Ses plus récentes expositions ont été présentées dans plusieurs lieux : Bliss Gallery (Pologne), Festival Trans Amérique (Canada), Biennale Manif d’Art 12 (Canada), Centre Clark (Canada), Express Newark (É-U), Biennale d’Art Performatif de Rouyn-Noranda (Canada), Das Esszimmer – Raum Fü Kunst (Allemagne), OBORO (Canada), Tallinn Art Hall (Estonie), Fonderie Darling (Canada), BWA Wroclaw (Pologne), Festival Mois Multi (Canada), Stroboskop Art Center (Pologne), KIKK Festival (Belgique), Künstlerhaus Bethanien (Allemagne), Alfa Gallery (É-U), ainsi que dans diverses foires locales et internationales. Fortin a été retenue pour une résidence d’un an à la Künstlerhaus Bethanien (2020). Elle a aussi été en résidence à The Arctic Circle (2017), à Productions Recto-Verso en co-production canado-belge avec Werktank (2020-2022), à Radio28 CS (Mexico), à Avatar en mode longue durée (2023-2025) et à Sporobole dans le cadre du Chantier IA. Elle a été en lice pour le Prix Videre (2020) et elle est lauréate du prix René Richard, Louis Garneau et ADFU (2010).

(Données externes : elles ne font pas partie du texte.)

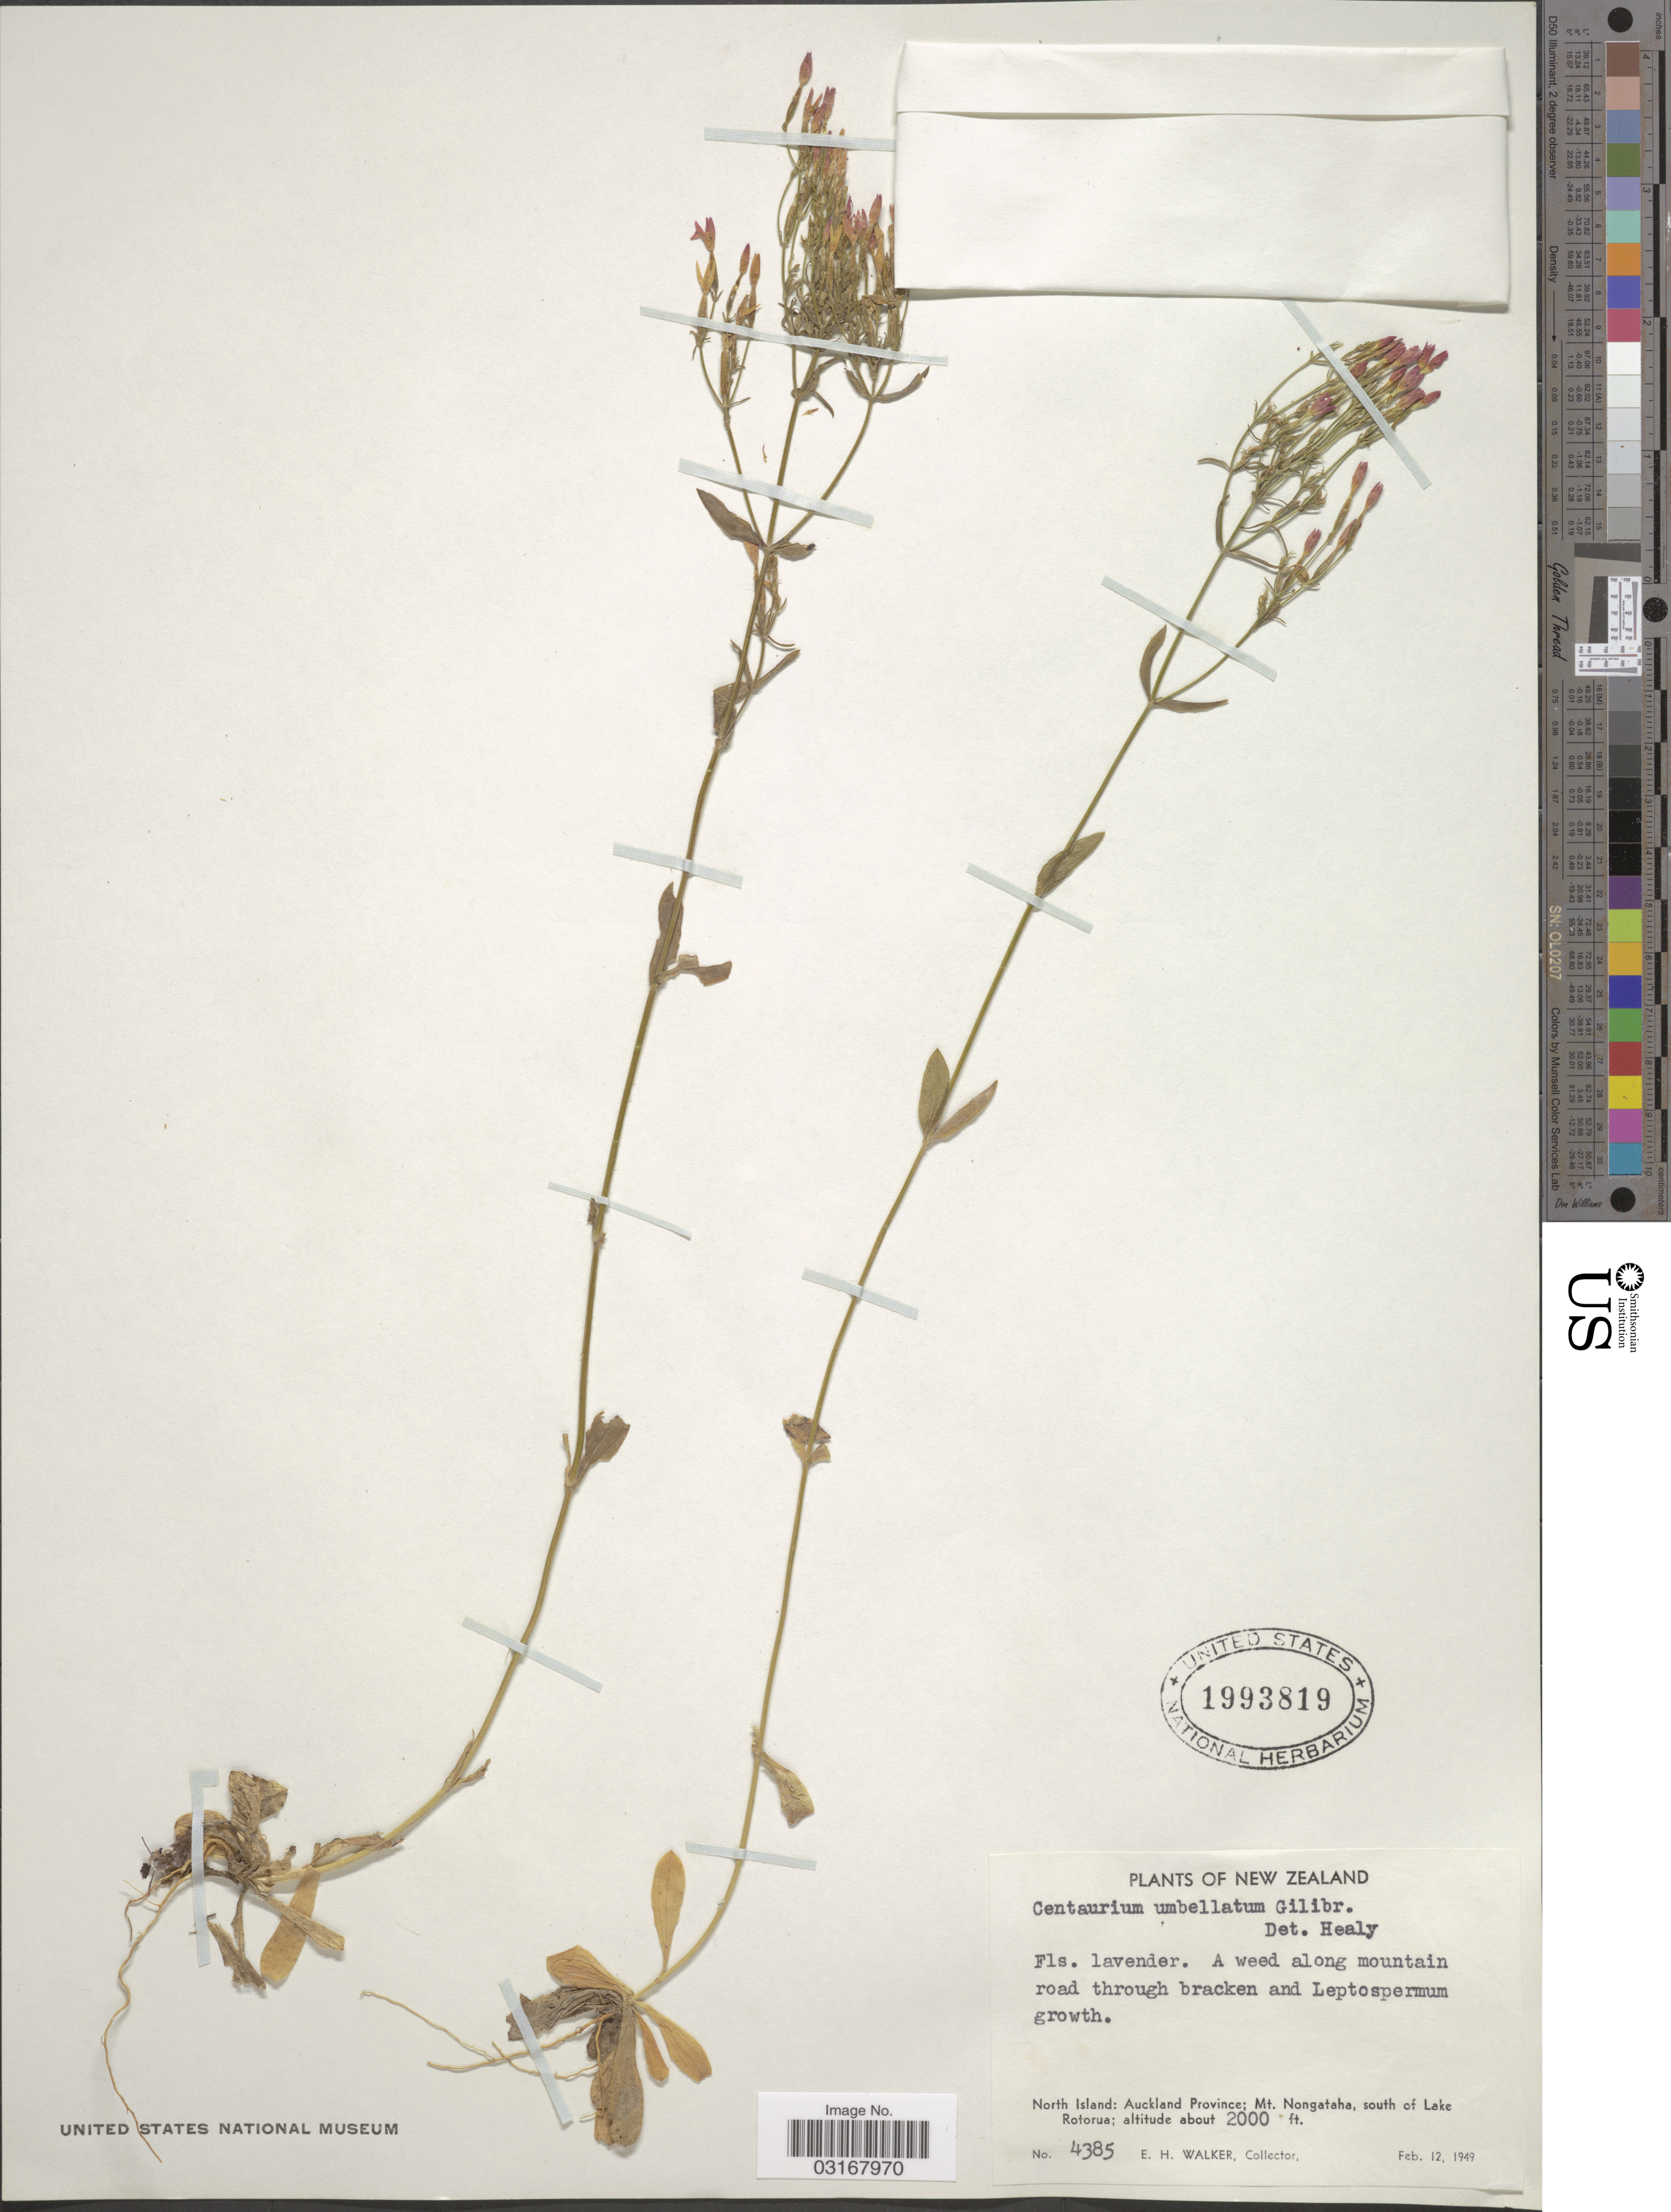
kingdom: Plantae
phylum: Tracheophyta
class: Magnoliopsida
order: Gentianales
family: Gentianaceae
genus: Centaurium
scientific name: Centaurium umbellatum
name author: Gilib.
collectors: E. H. Walker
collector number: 4385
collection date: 1949-02-12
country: New Zealand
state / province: Auckland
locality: North Island: Auckland Province; Mt. Nongataha, south of Lake Rotorua.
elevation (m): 610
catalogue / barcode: US 1993819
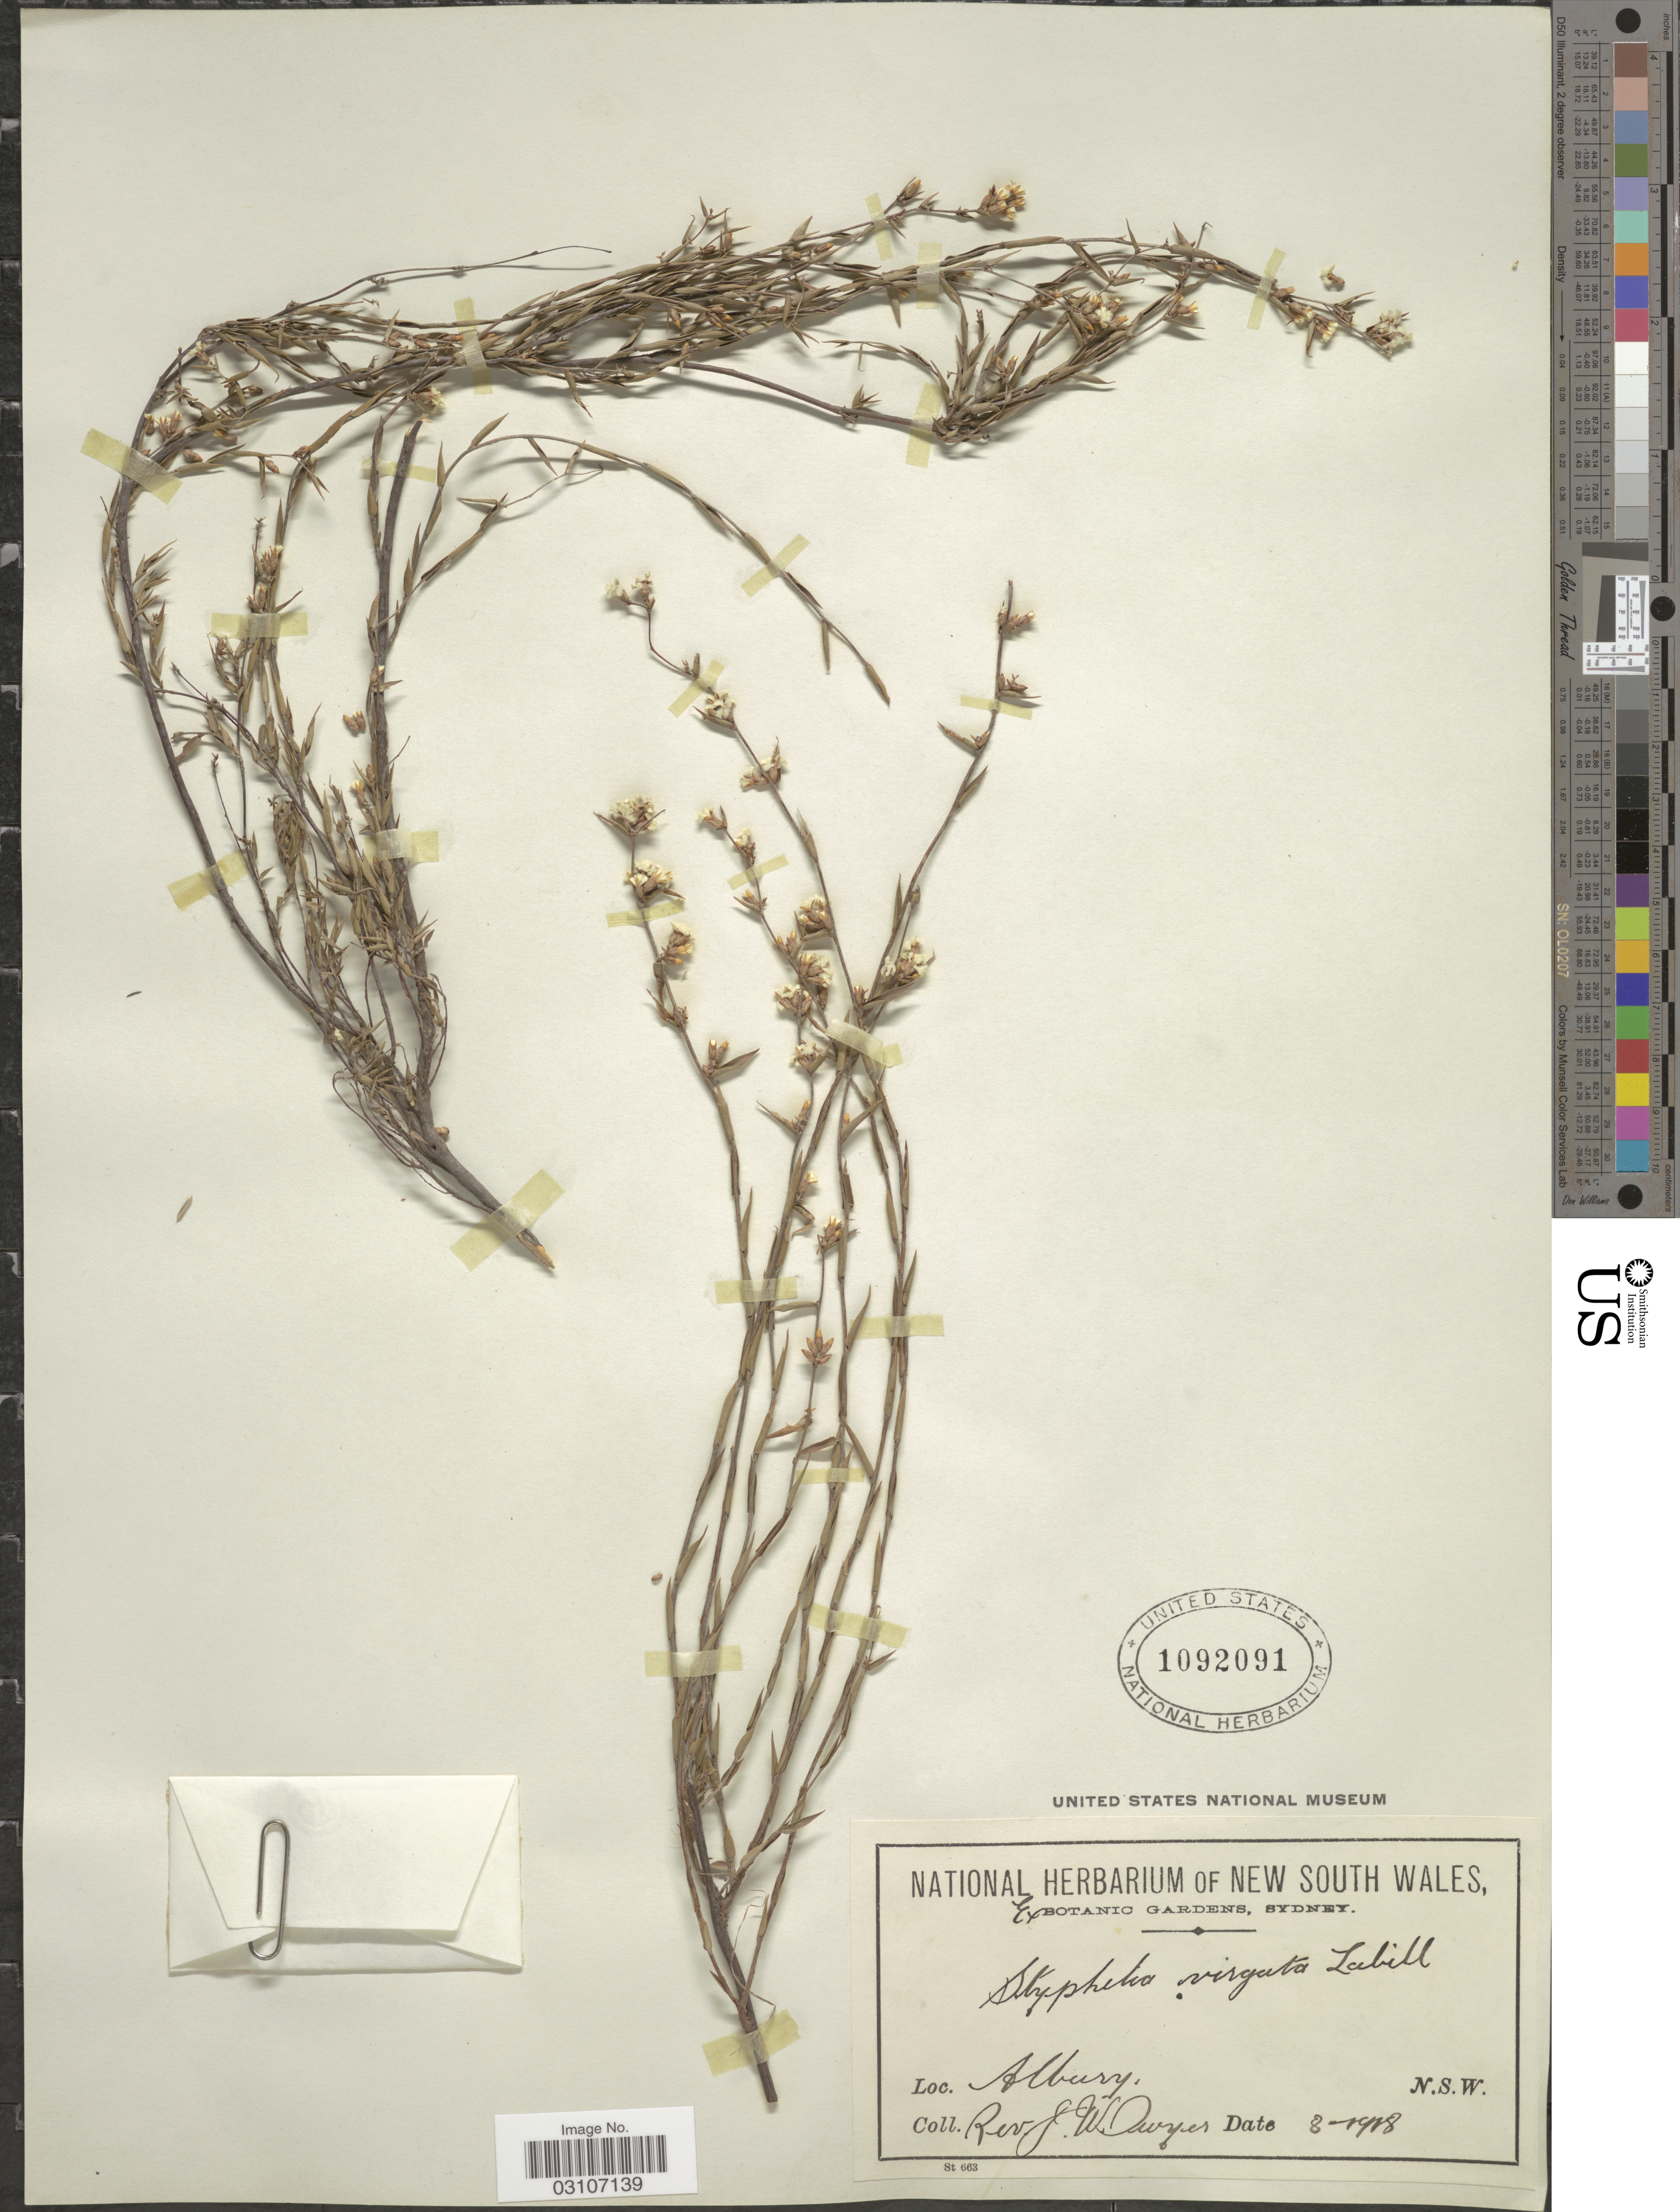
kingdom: Plantae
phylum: Tracheophyta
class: Magnoliopsida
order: Ericales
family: Ericaceae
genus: Leucopogon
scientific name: Leucopogon virgatus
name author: R. Br.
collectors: J. Dwyer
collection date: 1918-08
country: Australia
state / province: New South Wales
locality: Albury, N.S.W.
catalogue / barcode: US 1092091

Son travail a notamment fait l’objet de critiques dans Szum Magazine, BLOK Magazine, BerlinArtLink, BE Magazine, EFSYN Magazine, Esse et Espace. Fortin a obtenu une maîtrise en arts visuels qui portait sur la traduction de l’expérience extrême en installation d’art (Université Laval – 2009 – 2011).